31.01.2022 | Buchtipp des Monats

Bildung als zentraler Aspekt der Demographie

Was die Altersstruktur einer Bevölkerung mit der Bildungsstruktur zu tun hat und warum die Investition in universelle Bildung für alle der entscheidende Faktor für die Veränderung einer Gesellschaft ist, erklärt ÖAW-Demograph Wolfgang Lutz.

© Pexels/Dmitry Limonov

Für Wolfgang Lutz, wissenschaftlicher Direktor des Instituts für Demographie der Österreichischen Akademie der Wissenschaften (ÖAW) stellt Bildung die wichtigste demographische Dimension für die Entwicklung einer Gesellschaft dar. In seinem jüngsten Buch „Advanced Introduction to Demography“ – eine Einführung für Fortgeschrittene in die Demographie, beschreibt er neue Einsichten, die der theoretische Ansatz der multidimensionalen Demographie bietet und verortet die Disziplin neu im Herzen der Sozialwissenschaften.

„Es ist unglaublich, wie viele Bereiche unserer Gesellschaft die Demographie berührt, wenn man nicht nur das Alter, sondern auch die Bildung und andere demographische Dimensionen mit einbezieht“, so Lutz. Welche Rolle Bildung, insbesondere von Mädchen, mit Blick auf nachhaltige Entwicklung für die globale Zukunft spielt, erklärt er im Interview.

Demographie: Weit mehr als Alterspyramiden

In Ihrem jüngsten Buch dreht sich alles um multidimensionale Demographie. Was ist damit gemeint?

Wolfgang Lutz: Wenn in der Öffentlichkeit von demographischen Veränderungen gesprochen wird, denken die meisten Menschen an das Altern der Bevölkerung. Die meisten demographischen Prognosen von statistischen Ämtern stellen diese Entwicklung in Form von Alterspyramiden, also differenziert nach Alter und Geschlecht, dar.

Doch neben dieser rein auf die Altersdimension fokussierten Demografie, gibt es mehrere wichtige demographische Charakteristika, die zusätzliche Einsichten erlauben: etwa der Wohnort, die Erwerbstätigkeit, das Geburtsland und – besonders wichtig für viele gesellschaftliche und wirtschaftliche Aspekte – die höchste abgeschlossene Schulbildung. Vieles in unserem Leben ist stark nach Bildung differenziert – von der Geburtenrate über die Gesundheit und Produktivität bis hin zur Sterbewahrscheinlichkeit.

Datenauszug >>

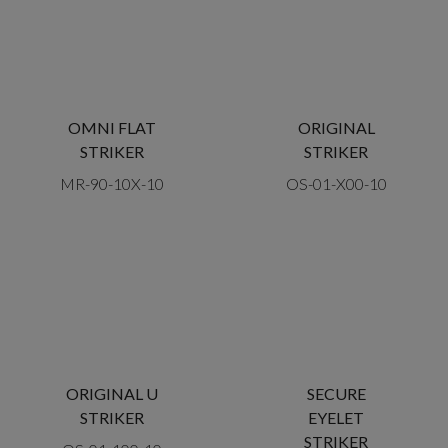
OMNI FLAT
ORIGINAL
STRIKER
STRIKER
MR-90-10X-10
OS-01-X00-10
ORIGINAL U
SECURE
STRIKER
EYELET
STRIKER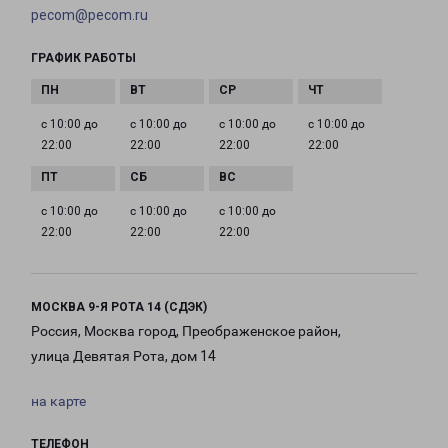
pecom@pecom.ru
ГРАФИК РАБОТЫ
с 10:00 до
с 10:00 до
с 10:00 до
с 10:00 до
22:00
22:00
22:00
22:00
с 10:00 до
с 10:00 до
с 10:00 до
22:00
22:00
22:00
МОСКВА 9-Я РОТА 14 (СДЭК)
Россия, Москва город, Преображенское район,
улица Девятая Рота, дом 14
на карте
ТЕЛЕФОН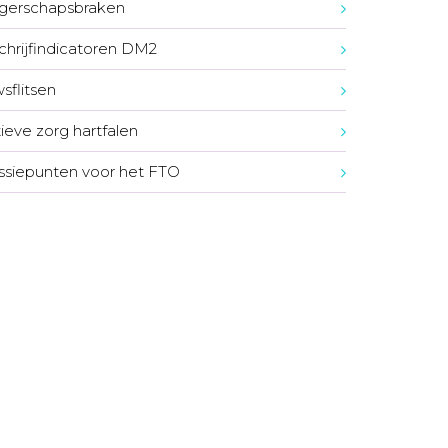
gerschapsbraken
chrijfindicatoren DM2
sflitsen
tieve zorg hartfalen
ssiepunten voor het FTO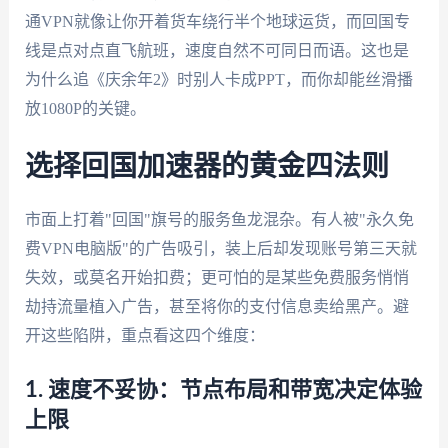
通VPN就像让你开着货车绕行半个地球运货，而回国专
线是点对点直飞航班，速度自然不可同日而语。这也是
为什么追《庆余年2》时别人卡成PPT，而你却能丝滑播
放1080P的关键。
选择回国加速器的黄金四法则
市面上打着"回国"旗号的服务鱼龙混杂。有人被"永久免
费VPN电脑版"的广告吸引，装上后却发现账号第三天就
失效，或莫名开始扣费；更可怕的是某些免费服务悄悄
劫持流量植入广告，甚至将你的支付信息卖给黑产。避
开这些陷阱，重点看这四个维度：
1. 速度不妥协：节点布局和带宽决定体验
上限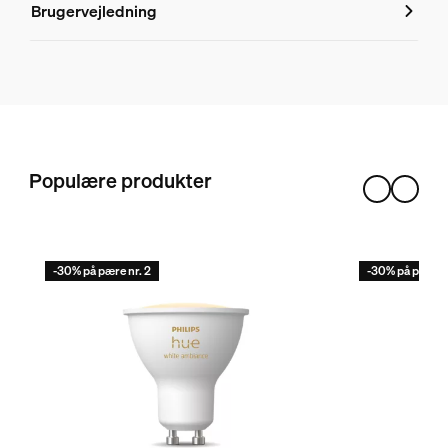
Brugervejledning
8720169364745
Holdbarhed
Antal tændingscyklusser
50.000
Omgivelsestemperaturområde
Populære produkter
-20 til +45 °C
Normeret levetid
25.000
-30% på pære nr. 2
-30% på pære n
Miljø
Luftfugtighed ved drift
5 % <H<95 % (danner ikke kondens)
Ekstra funktioner/tilbehør medfølger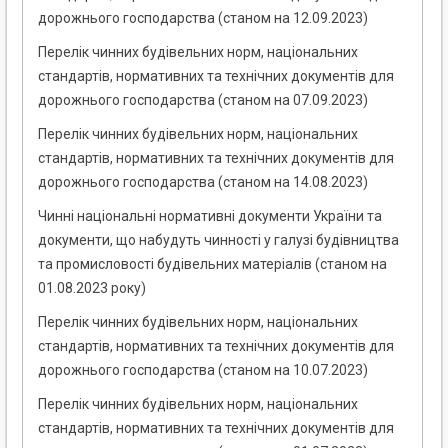
дорожнього господарства (станом на 12.09.2023)
Перелік чинних будівельних норм, національних
стандартів, нормативних та технічних документів для
дорожнього господарства (станом на 07.09.2023)
Перелік чинних будівельних норм, національних
стандартів, нормативних та технічних документів для
дорожнього господарства (станом на 14.08.2023)
Чинні національні нормативні документи України та
документи, що набудуть чинності у галузі будівництва
та промисловості будівельних матеріалів (станом на
01.08.2023 року)
Перелік чинних будівельних норм, національних
стандартів, нормативних та технічних документів для
дорожнього господарства (станом на 10.07.2023)
Перелік чинних будівельних норм, національних
стандартів, нормативних та технічних документів для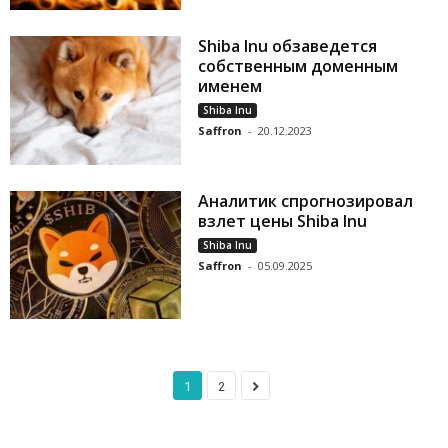
Shiba Inu обзаведется
собственным доменным
именем
Shiba Inu
Saffron
-
20.12.2023
Аналитик спрогнозировал
взлет цены Shiba Inu
Shiba Inu
Saffron
-
05.09.2025
1
2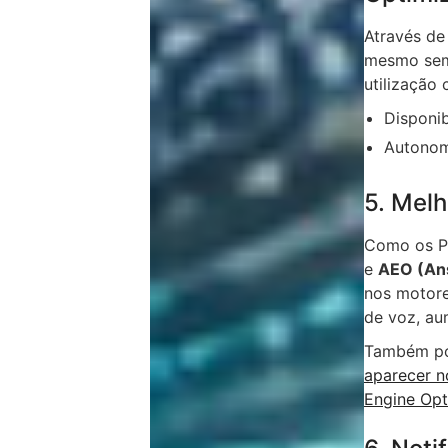
Através d
mesmo sem 
utilização 
Disponib
Autonomi
5. Mel
Como os P
e
AEO (Ans
nos motore
de voz, aum
Também pod
aparecer n
Engine Opt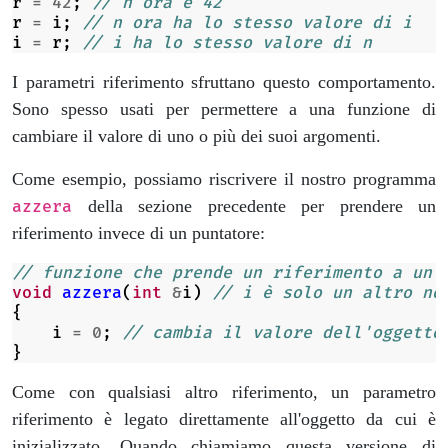
r
=
42
;
// n ora è 42
r
=
i
;
// n ora ha lo stesso valore di i
i
=
r
;
// i ha lo stesso valore di n
I parametri riferimento sfruttano questo comportamento.
Sono spesso usati per permettere a una funzione di
cambiare il valore di uno o più dei suoi argomenti.
Come esempio, possiamo riscrivere il nostro programma
della sezione precedente per prendere un
azzera
riferimento invece di un puntatore:
// funzione che prende un riferimento a un 
void
azzera
(
int
&
i
)
// i è solo un altro no
{
i
=
0
;
// cambia il valore dell'oggetto
}
Come con qualsiasi altro riferimento, un parametro
riferimento è legato direttamente all'oggetto da cui è
inizializzato. Quando chiamiamo questa versione di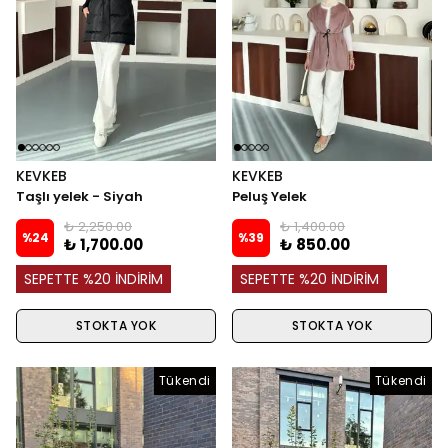
KEVKEB
KEVKEB
Taşlı yelek - Siyah
Peluş Yelek
₺ 2,250.00
₺ 1,400.00
%
24
%
39
₺ 1,700.00
₺ 850.00
SEPETTE %20 İNDİRİM
SEPETTE %20 İNDİRİM
STOKTA YOK
STOKTA YOK
Tükendi
Tükendi
Tükendi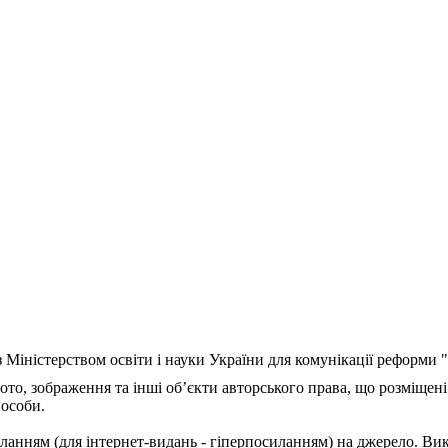
з Міністерством освіти і науки України для комунікації реформи
ото, зображення та інші об’єкти авторського права, що розміщені
 особи.
ланням (для інтернет-видань - гіперпосиланням) на джерело. Ви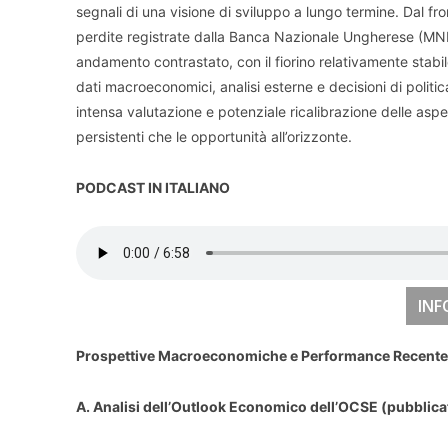
segnali di una visione di sviluppo a lungo termine. Dal fro
perdite registrate dalla Banca Nazionale Ungherese (MNB
andamento contrastato, con il fiorino relativamente stabi
dati macroeconomici, analisi esterne e decisioni di polit
intensa valutazione e potenziale ricalibrazione delle aspe
persistenti che le opportunità all’orizzonte.
PODCAST IN ITALIANO
INF
Prospettive Macroeconomiche e Performance Recente
A. Analisi dell’Outlook Economico dell’OCSE (pubblica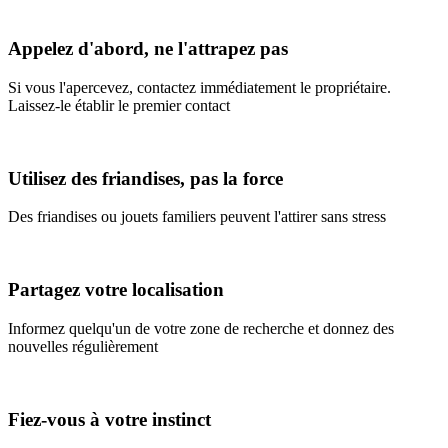
Appelez d'abord, ne l'attrapez pas
Si vous l'apercevez, contactez immédiatement le propriétaire.
Laissez-le établir le premier contact
Utilisez des friandises, pas la force
Des friandises ou jouets familiers peuvent l'attirer sans stress
Partagez votre localisation
Informez quelqu'un de votre zone de recherche et donnez des
nouvelles régulièrement
Fiez-vous à votre instinct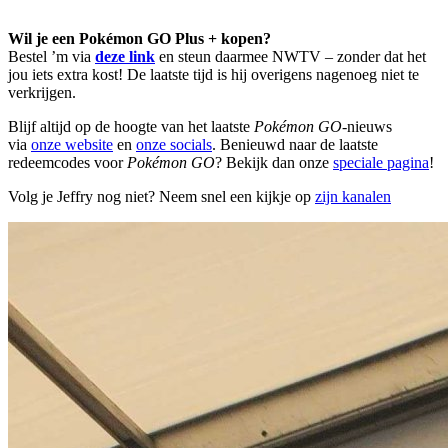
Wil je een Pokémon GO Plus + kopen?
Bestel ’m via
deze link
en steun daarmee NWTV – zonder dat het
jou iets extra kost! De laatste tijd is hij overigens nagenoeg niet te
verkrijgen.
Blijf altijd op de hoogte van het laatste
Pokémon GO
-nieuws
via
onze website
en
onze socials
. Benieuwd naar de laatste
redeemcodes voor
Pokémon GO
? Bekijk dan onze
speciale pagina
!
Volg je Jeffry nog niet? Neem snel een kijkje op
zijn kanalen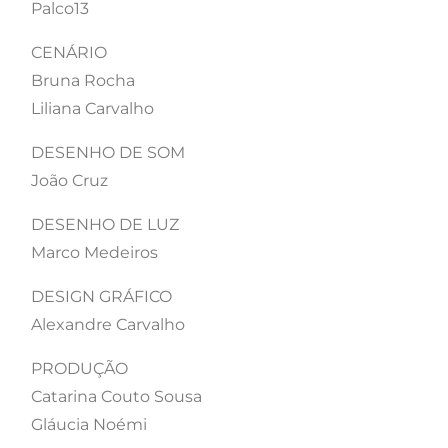
Palco13
CENÁRIO
Bruna Rocha
Liliana Carvalho
DESENHO DE SOM
João Cruz
DESENHO DE LUZ
Marco Medeiros
DESIGN GRÁFICO
Alexandre Carvalho
PRODUÇÃO
Catarina Couto Sousa
Gláucia Noémi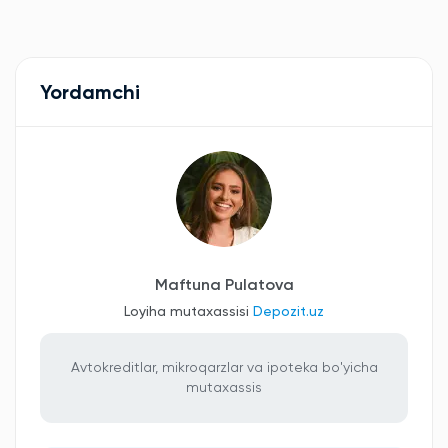
Yordamchi
Maftuna Pulatova
Loyiha mutaxassisi
Depozit.uz
Avtokreditlar, mikroqarzlar va ipoteka bo'yicha
mutaxassis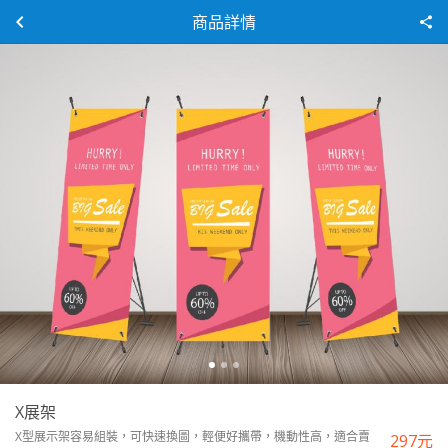
商品詳情
X展架
X型展示架容易組裝，可快速換圖，輕便好攜帶，機動性高，適合賣
297
元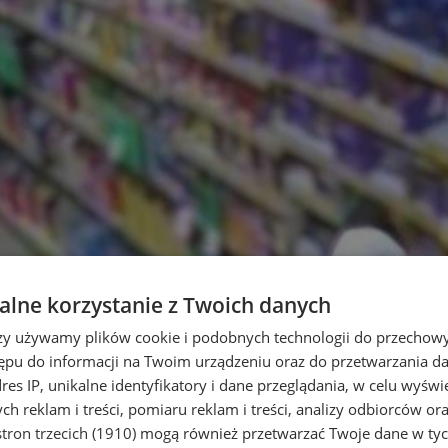
lne korzystanie z Twoich danych
rzy używamy plików cookie i podobnych technologii do przechow
ępu do informacji na Twoim urządzeniu oraz do przetwarzania 
dres IP, unikalne identyfikatory i dane przeglądania, w celu wyświ
h reklam i treści, pomiaru reklam i treści, analizy odbiorców or
tron trzecich (1910)
mogą również przetwarzać Twoje dane w tych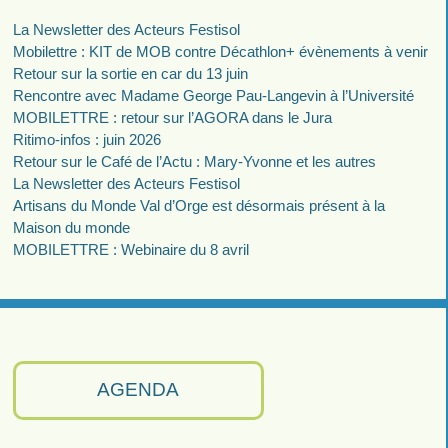
La Newsletter des Acteurs Festisol
Mobilettre : KIT de MOB contre Décathlon+ évènements à venir
Retour sur la sortie en car du 13 juin
Rencontre avec Madame George Pau-Langevin à l’Université
MOBILETTRE : retour sur l’AGORA dans le Jura
Ritimo-infos : juin 2026
Retour sur le Café de l’Actu : Mary-Yvonne et les autres
La Newsletter des Acteurs Festisol
Artisans du Monde Val d’Orge est désormais présent à la
Maison du monde
MOBILETTRE : Webinaire du 8 avril
AGENDA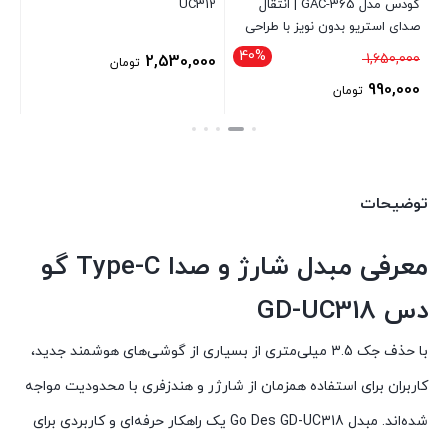
گودس مدل GAC-365 | انتقال
UC312
صدای استریو بدون نویز با طراحی
کیف
مقاوم
40%
قیمت
00
1,650,000
2,530,000
تومان
اصلی
00
990,000
تومان
1,650,000 تومان
قیمت
قی
بود.
فعلی
فع
990,000 تومان
است.
توضیحات
اس
معرفی مبدل شارژ و صدا Type-C گو
دس GD-UC318
با حذف جک 3.5 میلی‌متری از بسیاری از گوشی‌های هوشمند جدید،
کاربران برای استفاده همزمان از شارژر و هندزفری با محدودیت مواجه
شده‌اند. مبدل Go Des GD-UC318 یک راهکار حرفه‌ای و کاربردی برای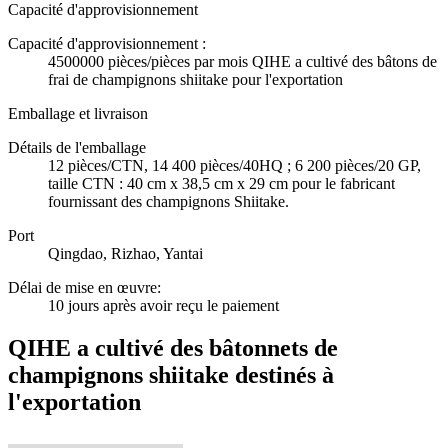
Capacité d'approvisionnement
Capacité d'approvisionnement :
4500000 pièces/pièces par mois QIHE a cultivé des bâtons de
frai de champignons shiitake pour l'exportation
Emballage et livraison
Détails de l'emballage
12 pièces/CTN, 14 400 pièces/40HQ ; 6 200 pièces/20 GP,
taille CTN : 40 cm x 38,5 cm x 29 cm pour le fabricant
fournissant des champignons Shiitake.
Port
Qingdao, Rizhao, Yantai
Délai de mise en œuvre
:
10 jours après avoir reçu le paiement
QIHE a cultivé des bâtonnets de
champignons shiitake destinés à
l'exportation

Aufgabe 1 >> Im Textauszug über Bildung und Demographie beginnt ein Satz mit „Doch neben dieser“. Zähle alle demographischen Merkmale auf, die Lutz in diesem Satz nennt.
Aufgabe 2 >> Fasse den Textauszug über Bildung und Demographie in zwei Sätzen zusammen.
Aufgabe 3 >> Schreib den Textauszug über Bildung und Demographie nach seinem letzten Satz weiter.

Deine Antwort 1 >>
- der Wohnort
- die Erwerbstätigkeit
- das Geburtsland
- die höchste abgeschlossene Schulbildung

Deine Antwort 2 >> Für Wolfgang Lutz, den wissenschaftlichen Direktor des Instituts für Demographie der ÖAW, ist Bildung die wichtigste demographische Dimension für die Entwicklung einer Gesellschaft. In seinem Buch „Advanced Introduction to Demography“ geht es um die multidimensionale Demographie: Neben dem Alter gibt es weitere Merkmale wie Wohnort, Erwerbstätigkeit, Geburtsland und vor allem die höchste abgeschlossene Schulbildung, die zusätzliche Einsichten erlauben, weil vieles im Leben stark nach Bildung differenziert ist.

Deine Antwort 3 >>
In fast allen Ländern der Welt ist die Lebenserwartung für besser gebildete Menschen im Schnitt vier bis sechs Jahre höher als jene der weniger gebildeten Menschen.

Was hat die Altersstruktur mit der Bildungsstruktur einer Bevölkerung zu tun?

Lutz: In fast allen Ländern der Welt ist die Lebenserwartung für besser gebildete Menschen im Schnitt vier bis sechs Jahre höher als jene der weniger gebildeten Menschen. Noch größere Unterschiede gibt es bei Gesundheit und Pflegebedürftigkeit, was auch direkt für die Debatte zum Pflegenotstand in Österreich relevant ist.

Inwiefern?

Lutz: Wenn man die Bevölkerungsentwicklung nur nach dem Alter differenziert, dann sieht man durch die Zunahme älterer Menschen in Zukunft eine enorme Zunahme des Pflegebedarfs. Gleichzeitig wissen wir, etwa durch die Österreichische Gesundheitsbefragung, dass beispielsweise Frauen im Alter von 80 Jahren mit Universitätsausbildung weniger als die Hälfte der gesundheitlichen Beeinträchtigungen haben im Vergleich zu Frauen im selben Alter, die nur über Pflichtschulbildung verfügen. Und wir wissen auch, dass die Frauen der jüngeren Generationen, die heute zwischen 30 und 50 Jahren sind, deutlich besser gebildet sind als die heute 80-jährigen Frauen. Die 80-Jährigen der Zukunft sind also besser gebildet als die 80-Jährigen heute. Dann wird es zwar in Zukunft mehr 80-jährige Frauen geben, aber die haben pro Kopf eine geringere Wahrscheinlichkeit an Pflegebedarf. In Summe kann das bedeuten, dass der Pflegebedarf in Österreich kaum zunimmt. Das ist nur ein Beispiel, wie unser Szenario für der Zukunft anders aussieht, wenn wir nicht nur auf das Alter fokussieren, sondern multidimensional-demographisch herangehen.

Es ist nicht der alte Reichtum, sondern es ist die Investition in die Köpfe der Menschen, in die Bildung, die auch in Europa einen Unterschied macht.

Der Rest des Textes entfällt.